Answer these from the TransformerEnginePrecision documentation.
1. Which base class does the plugin inherit from?
2. By what numbers must tensor dimensions be divisible for FP8 support in the linear layers?
3. What default data type does the base precision plugin assume for inputs?

**SUPPLIED TEXT**.
--*--
Shortcuts

TransformerEnginePrecision

class lightning.fabric.plugins.precision.TransformerEnginePrecision(dtype=None, recipe=None, replace_layers=None)[source]

Bases: Precision

Plugin for training with fp8 precision via nvidia’s Transformer Engine.

Warning

This is an experimental feature.

Parameters:
  • dtype (Optional[dtype]) – The weights dtype to use.

  • recipe (Union[Mapping[str, Any], DelayedScaling, None]) – Recipe for the DelayedScaling configuration. In dict format or the dataclass format.

  • replace_layers (Optional[bool]) – Whether to replace Linear and LayerNorm layers automatically with their Transformer Engine alternatives. Note that they don’t subclass the torch equivalents so checks like isinstance(l, torch.nn.Linear) will not pass.

Note

Support for FP8 in the linear layers with this plugin is currently limited to tensors with shapes where the dimensions are divisible by 8 and 16 respectively. You might want to add padding to your inputs to conform to this restriction.

convert_input(data)[source]

Convert model inputs (forward) to the floating point precision type of this plugin.

This is a no-op in the base precision plugin, since we assume the data already has the desired type (default is torch.float32).

Return type:

Any

convert_module(module)[source]

Convert the module parameters to the precision type this plugin handles.
--*--
**DATA FOR REVIEW**.
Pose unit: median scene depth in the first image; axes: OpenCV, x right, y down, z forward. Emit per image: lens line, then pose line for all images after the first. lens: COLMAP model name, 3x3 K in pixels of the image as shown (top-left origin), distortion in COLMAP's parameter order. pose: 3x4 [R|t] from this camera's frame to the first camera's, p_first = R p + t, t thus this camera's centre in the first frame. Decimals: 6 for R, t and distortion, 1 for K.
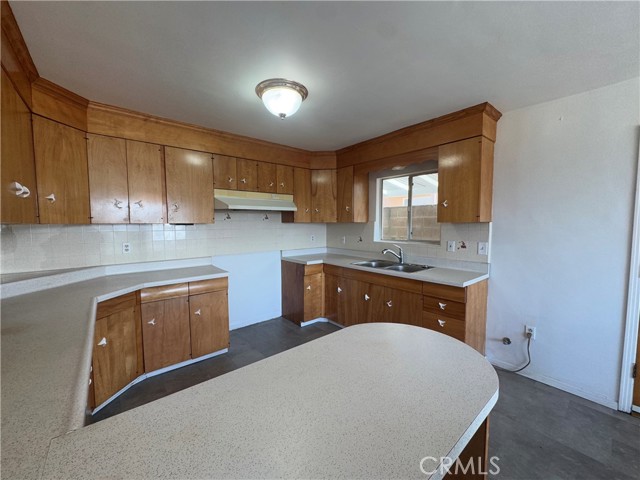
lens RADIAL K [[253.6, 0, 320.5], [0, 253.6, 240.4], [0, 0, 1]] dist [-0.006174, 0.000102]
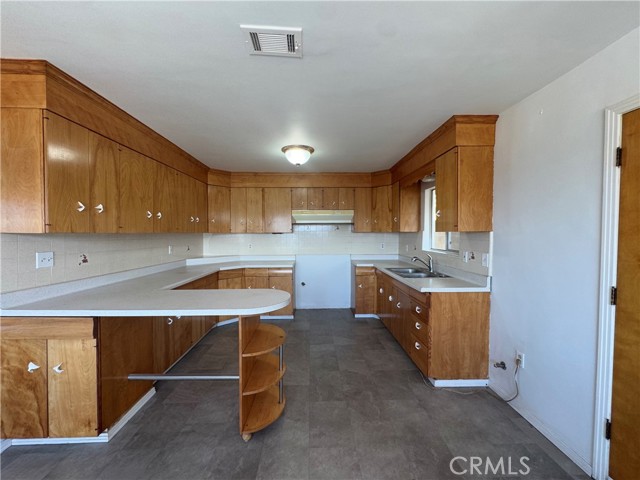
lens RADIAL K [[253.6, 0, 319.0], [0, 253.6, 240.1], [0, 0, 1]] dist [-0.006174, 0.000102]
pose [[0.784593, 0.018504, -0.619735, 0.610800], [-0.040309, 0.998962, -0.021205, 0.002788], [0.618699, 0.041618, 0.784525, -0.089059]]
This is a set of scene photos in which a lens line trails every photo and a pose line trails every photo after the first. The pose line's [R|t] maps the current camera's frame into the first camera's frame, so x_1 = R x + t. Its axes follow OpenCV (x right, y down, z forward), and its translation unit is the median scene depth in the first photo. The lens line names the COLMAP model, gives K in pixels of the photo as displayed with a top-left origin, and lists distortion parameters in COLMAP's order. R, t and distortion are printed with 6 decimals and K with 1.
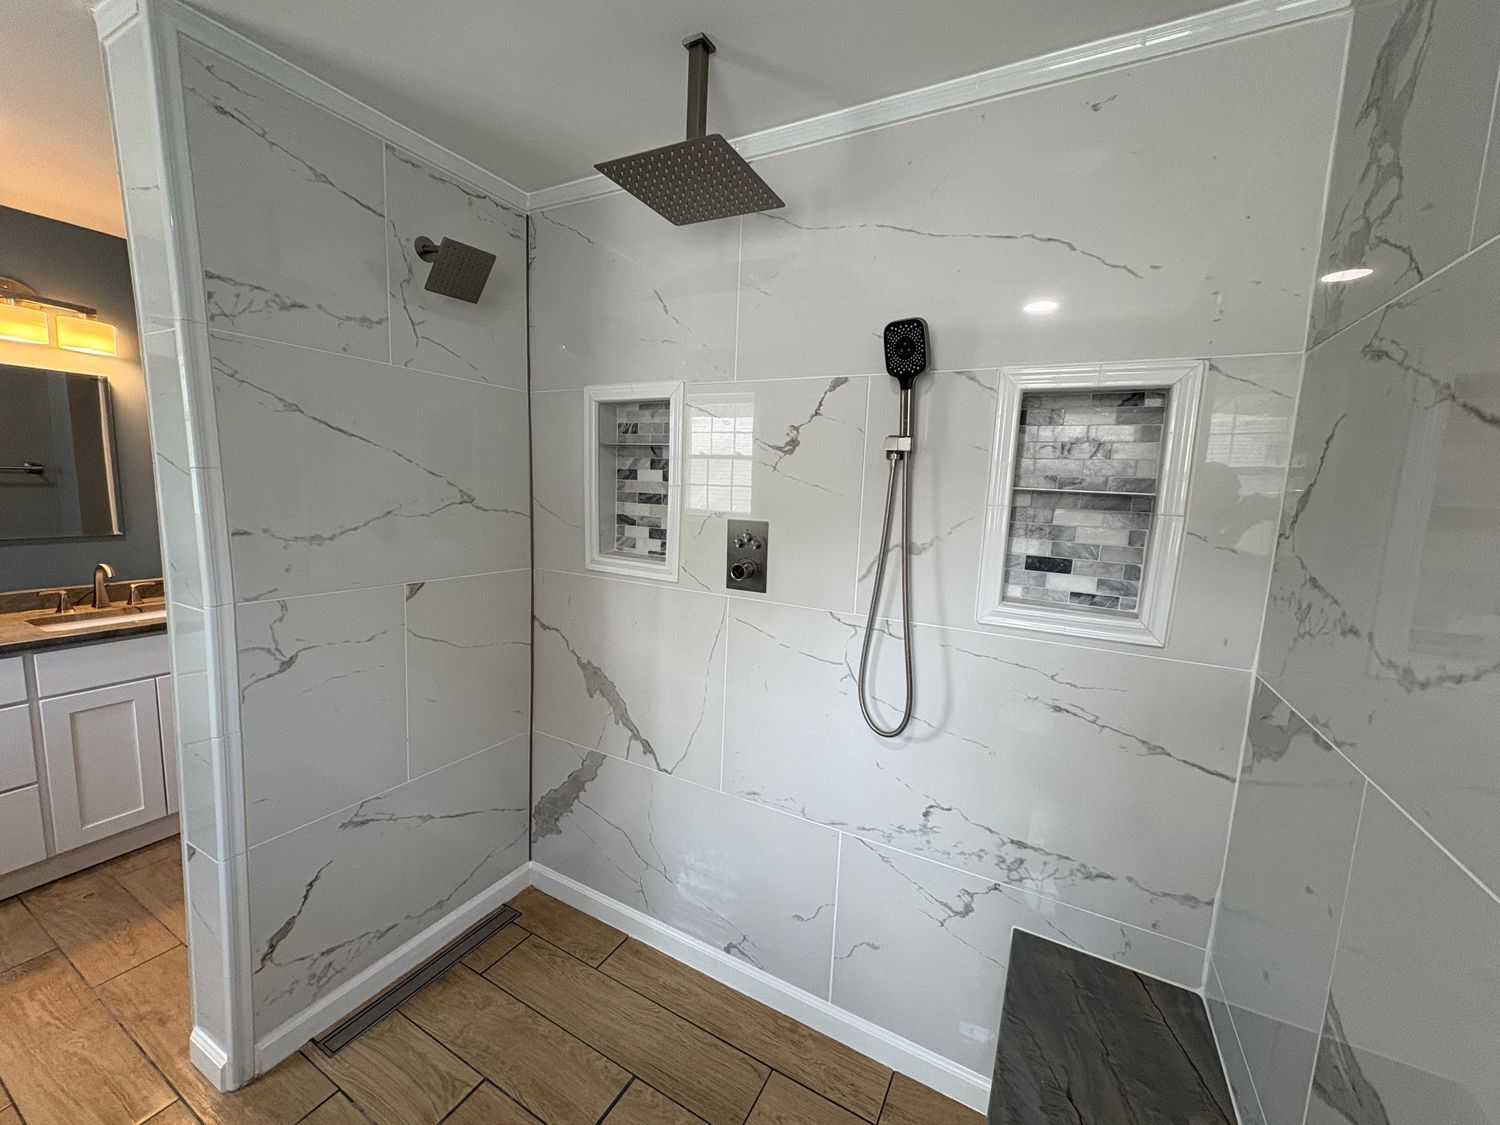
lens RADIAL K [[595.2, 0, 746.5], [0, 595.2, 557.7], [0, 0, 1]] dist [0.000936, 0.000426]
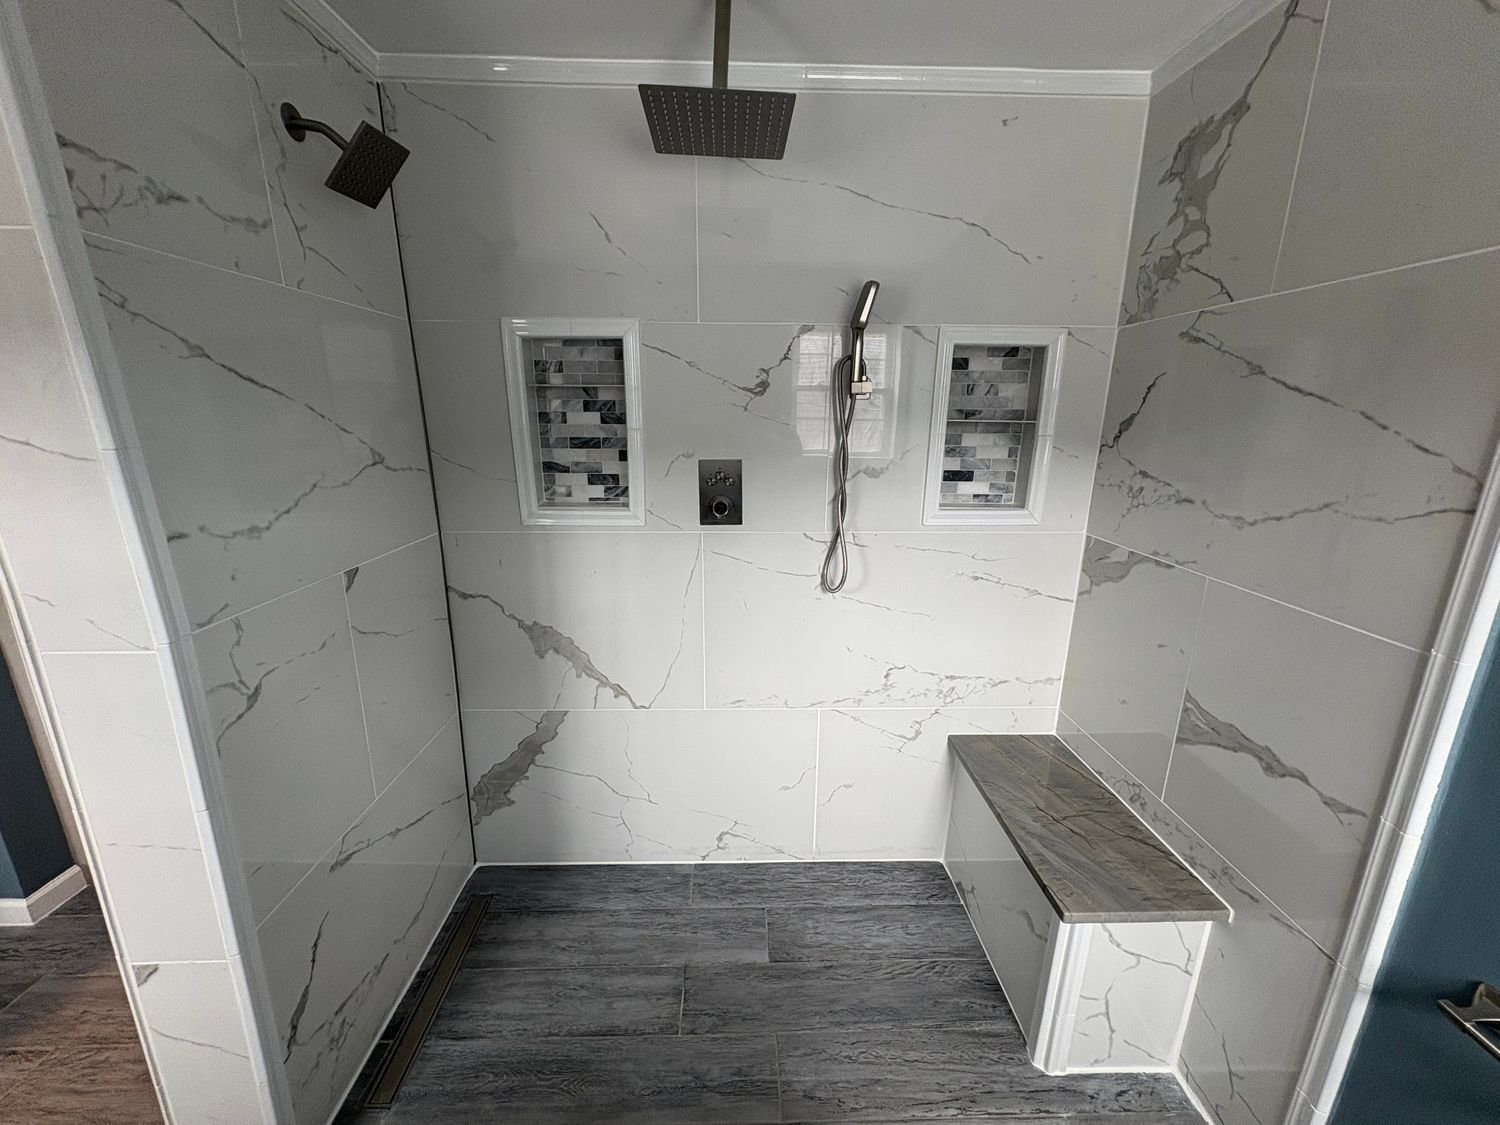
--*--
**YOUR SOLUTION**.
1. Precision
2. 8 and 16, respectively
3. torch.float32